Financial freedom is what Simpson Wood says it works towards with its clients. “If you’re going to have financial freedom, you need to start thinking about it when you’re in your forties, not when you’re in your sixties and close to retirement,” Fielding says. “You’ve got to give yourself 20 years to plan that financial freedom and you need someone helping you to do it.”
He adds: “We all know we’re going to have to take care of ourselves in the future. The state pension is not going to allow you to live a life that you think is wonderful.
"The cost of living crisis is a blip and there will be a recovery from it. It’s about making sure you’re managing your money in the best way now and spreading the risk so that when the recovery comes you’re in the best position you can be.”
Looking ahead, Fielding says he’s open to the idea of opening more satellite offices in the north of England to push the financial services division. “The new offices would come from a financial services point of view. We’ve started with Leeds because that’s the most logical place to be,” he says.

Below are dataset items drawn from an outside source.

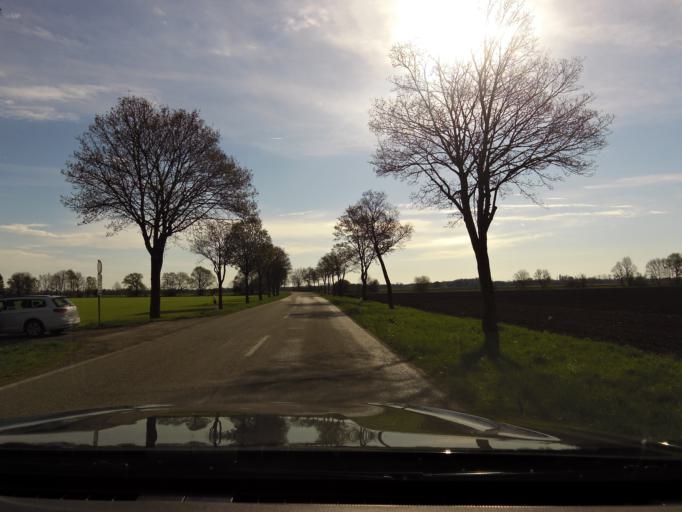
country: DE
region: Bavaria
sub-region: Upper Bavaria
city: Hallbergmoos
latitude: 48.3341
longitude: 11.7669
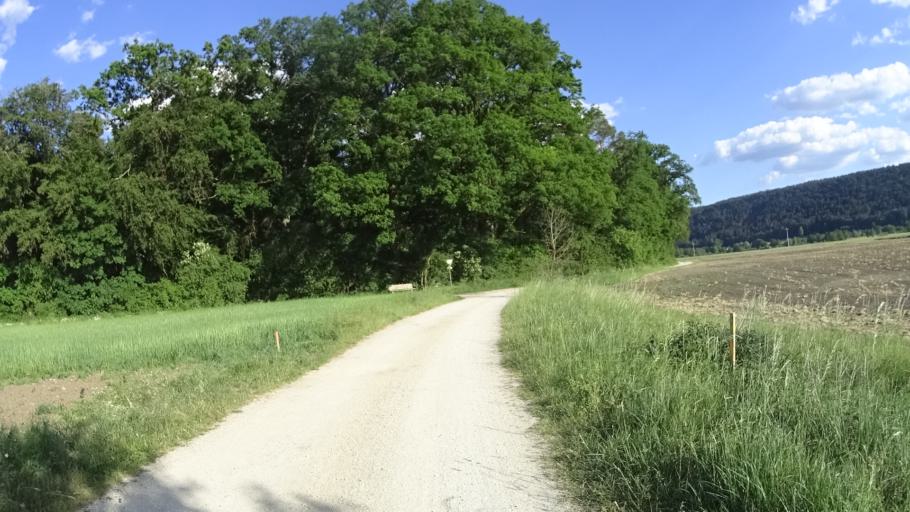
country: DE
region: Bavaria
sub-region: Upper Palatinate
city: Dietfurt
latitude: 49.0268
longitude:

However, there are no plans for further acquisitions. Four years ago, the firm merged with Bamforth & Co of Slaithwaite, which came about because Fielding went to school with one of the directors. “That was about succession planning for them but we’ve no plans to actively look to buy anybody out,” says Fielding. “We think we can grow ourselves. Why pay somebody to buy clients from them when we can just be impressive, do a good job and pick up work?"
But it’s not just about doing the work and taking the money, Fielding insists, it’s about inspiring clients. “We’re not just accounts and financial advisers,” he says. “If you enjoy the people you’re working with, you’re more likely to inspire and help them.”